## PAGE EXCERPT

☆ ☆ ☆ ☆ ☆ ☆ ☆

EIP-7851 allows delegated externally owned accounts (EOAs) to deactivate their private keys. However, ecrecover is a stateless precompile: even if a key is deactivated at the protocol level, on-chain signature verification using ecrecover will still return the original address for valid signatures. This creates inconsistencies for contracts that rely on signature-based authorization.
According to the proposal, EIP-8151 would modify ecrecover so that after recovering a public key, the precompile checks whether the corresponding address has been deactivated. If the key is deactivated, the function would return the zero address instead of the recovered address. This change is intended to protect immutable contracts, such as ERC-20 tokens implementing ERC-2612 permit and systems like Uniswap’s Permit2, that depend on ecrecover and cannot be upgraded to add deactivation logic.
The proposal explicitly notes its limitation: contracts that implement ECDSA verification directly in Solidity, bypassing the precompile, would not be affected by this change.
EIP-7851 Advances Key Deactivation for Delegated EOAs
EIP-7851 continues to evolve on the Ethereum Magicians forum, proposing a protocol-level mechanism that allows delegated externally owned accounts to deactivate their private keys. Originally introduced in December 2024 by Colinlyguo, the proposal has undergone multiple refinements through 2025 and into early 2026.
The most recent update, published on February 14, 2026, removes the reactivation flow entirely, introduces a 7-day cancellation window for deactivation requests, and replaces the earlier trailing-byte encoding design with a system contract approach. These changes aim to simplify the security model and reduce ambiguity around key lifecycle management.
EIP-7851 is designed to work alongside EIP-7702, which enables delegated EOAs. The primary goal is to let users deactivate their original ECDSA private key once delegation is in place, reducing attack surface, particularly in a multi-chain ecosystem where the same key may control accounts across multiple EVM-compatible networks.
One of the central technical considerations discussed in the thread is the impact on transaction validation. The proposal introduces an additional account code read during txpool validation to check whether a key has been deactivated. Alternatives explored include adding a boolean field to account state or encoding deactivation status into the nonce, though each approach carries trade-offs in complexity and compatibility.
A major point of debate has been how ecrecover should behave after key deactivation. Community members raised concerns that if ecrecover continues to return valid addresses for deactivated keys, signature-based authorization systems, such as ERC-2612 permit implementations, could remain vulnerable. This discussion later led to a separate proposal (EIP-8151) focused specifically on making ecrecover deactivation-aware.
Vitalik Buterin Pushes Cypherpunk Ethereum Layer
Vitalik Buterin signaled plans to build a “cypherpunk principled non-ugly Ethereum” layer as a tightly integrated bolt-on to the current network, rejecting calls to abandon the existing chain and rebuild from scratch.

☆ ☆ ☆ ☆ ☆ ☆ ☆

## EXERCISE BRIEF
Copy everything from "The most recent" down to "multiple EVM-compatible networks." in the EIP-7851 excerpt, swapping "cancellation window" for "waiting period".

Records from a data source
☆ ☆ ☆ ☆ ☆ ☆ ☆

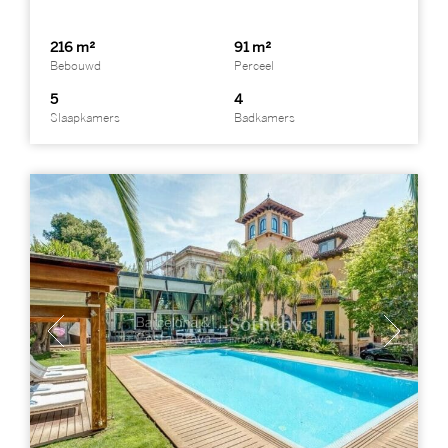
216 m²
91 m²
Bebouwd
Perceel
5
4
Slaapkamers
Badkamers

☆ ☆ ☆ ☆ ☆ ☆ ☆

## ANSWER SECTION
The most recent update, published on February 14, 2026, removes the reactivation flow entirely, introduces a 7-day waiting period for deactivation requests, and replaces the earlier trailing-byte encoding design with a system contract approach. These changes aim to simplify the security model and reduce ambiguity around key lifecycle management.
EIP-7851 is designed to work alongside EIP-7702, which enables delegated EOAs. The primary goal is to let users deactivate their original ECDSA private key once delegation is in place, reducing attack surface, particularly in a multi-chain ecosystem where the same key may control accounts across multiple EVM-compatible networks.